The cast of gifted women doesn’t have as much to do— which is sad, es­pe­cially in the cases of the al­ways-wel­come Dench and Cotil­lard. With so many great ac­tresses in such a rel­a­tively short film, each woman is given min­i­mal screen time and, aside from Cruz, very lit­tle to do. They are ush­ered in, do a scene or two, per­form a mu­si­cal num­ber, and exit. In the end, when the women all re­turn to­gether, it feels more like a sim­ple cur­tain call than a mov­ing dis­play of the women who shaped the man.

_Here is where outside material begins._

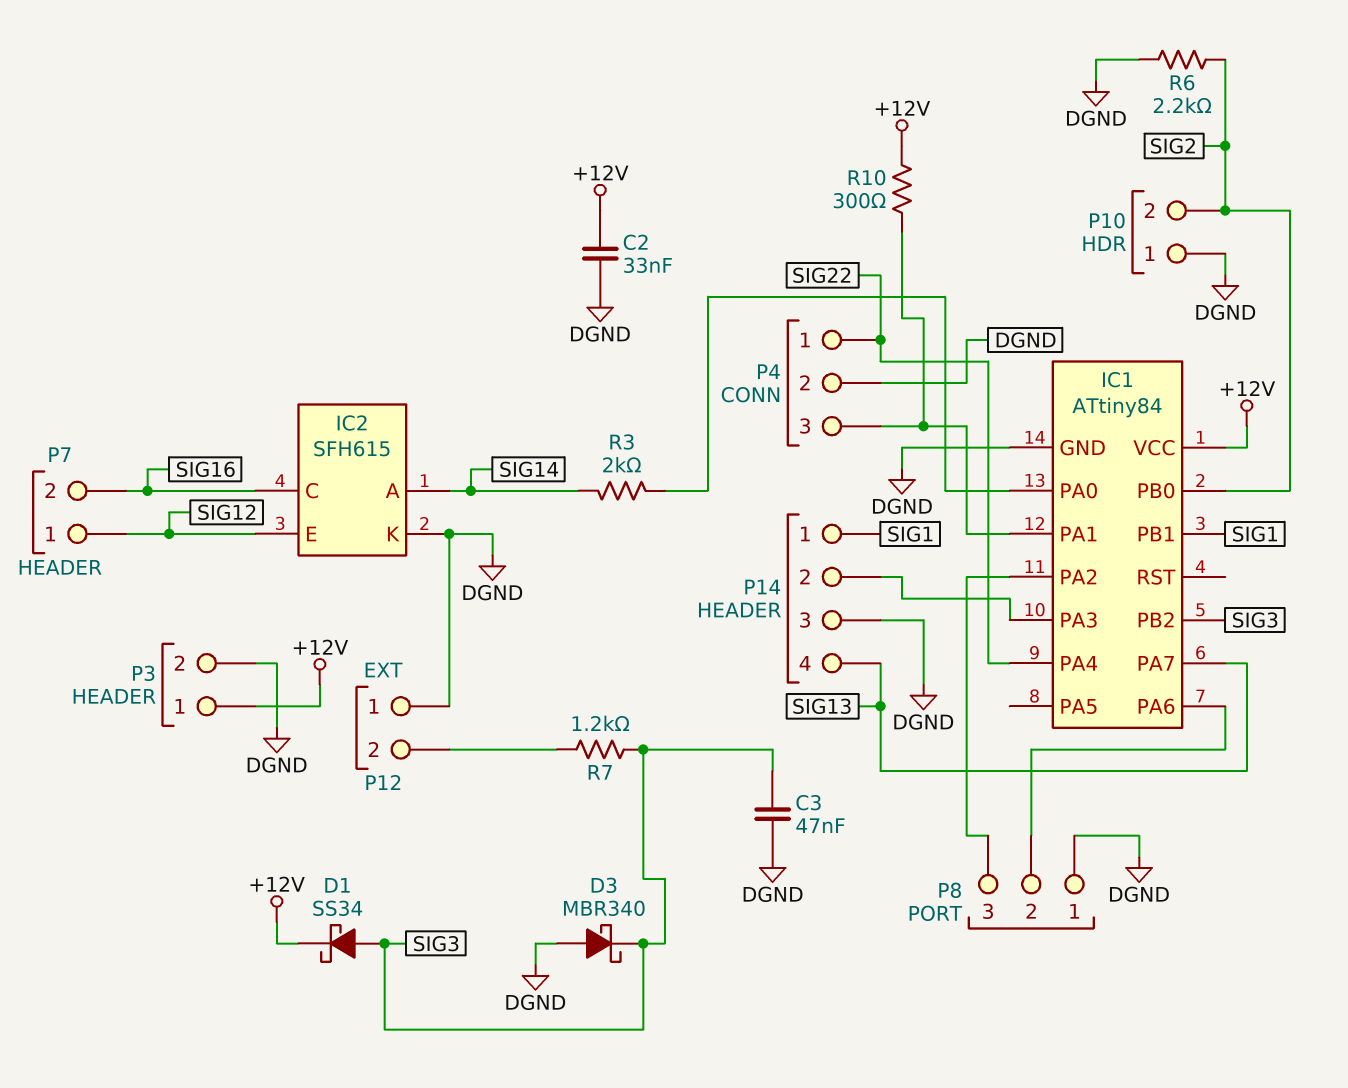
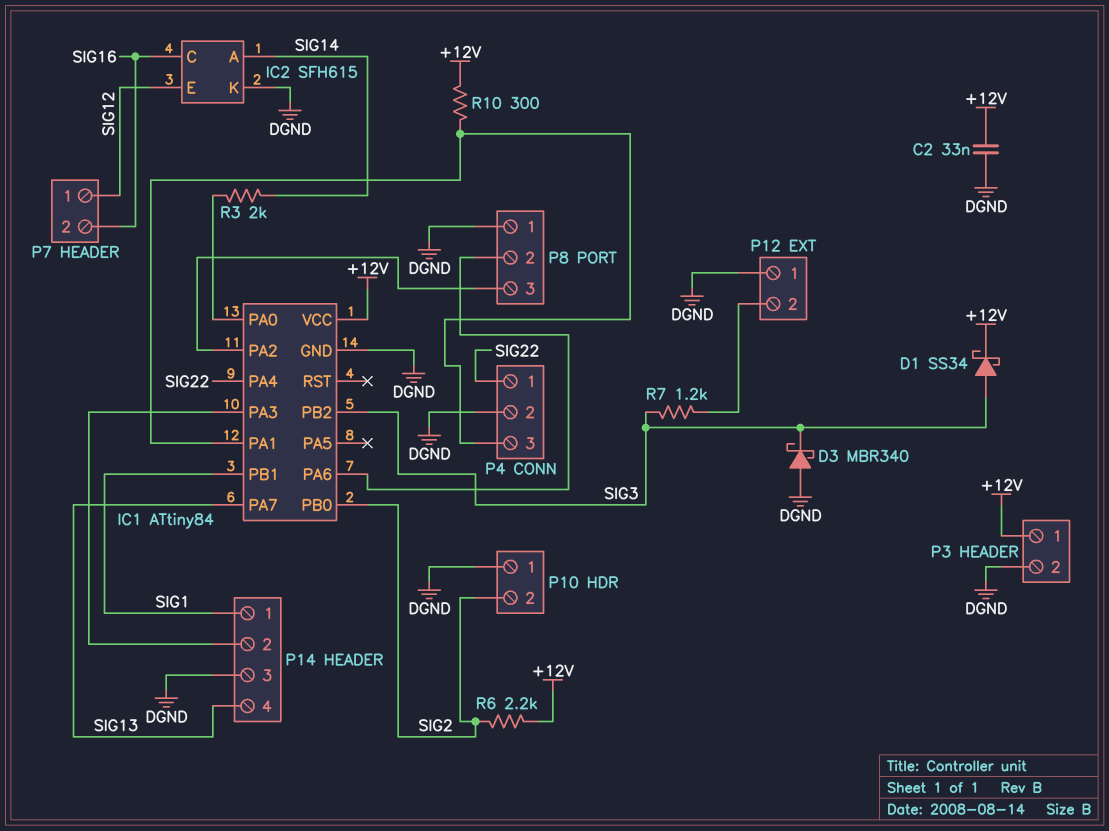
C3: 47nF (DGND, SIG3) -> none
R6: 2.2k (DGND, SIG2) -> 2.2k (+12V, SIG2)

None­the­less, Nine has style and hu­mor, and it is al­most de­light­ful — when the char­ac­ters are not singing. The mu­si­cal num­bers that make up half of the movie are all duds. There isn’t a sin­gle song here that you’ll even re­mem­ber af­ter you leave the the­ater, much less one that you’ll be hum­ming. The chore­og­ra­phy didn’t strike me as be­ing par­tic­u­larly in­spired, and the dance se­quences are shot like those in so many other mod­ern mu­si­cals— with a con­stantly mov­ing cam­era and hasty edit­ing, to ob­scure the fact that th­ese per­form­ers aren’t ex­actly Fred As­taire and Gin­ger Rogers. Th­ese days, the cam­era and edit­ing equip­ment do the danc­ing, not the ac­tors.

The slow-burn­ing bur­lesque striptease that Cruz per­forms is the only song that works on any level, and the less said about the gar­ish num­ber per­formed by an out-of-her-depth Kate Hud­son, the bet­ter. Day-Lewis ac­quits him­self well enough in his two num­bers, as he cer­tainly knows how to turn a hu­mor­ous phrase and to make grand phys­i­cal ges­tures. Even so, I couldn’t help but feel he is gifted with an ac­tor’s com­mand over his body, not a dancer’s.

While the movie owes a great deal to 8½ , the Broad­way and cabaret flair re­minded me more of­ten of Bob Fosse’s 1979 film All That Jazz. That movie, while not a di­rect adap­ta­tion, also owes a debt to Fellini. Fosse evoked the Ital­ian di­rec­tor’s work in a Man­hat­tan set­ting and also man­aged to con­vey the grav­i­tas that helps Fellini’s films work. There is no such grav­i­tas in Nine, and no sense of stakes. Ul­ti­mately, why should we care if Con­tini gets “Italia” off the ground? No­body here can con­jure up a good rea­son why Nine should ex­ist.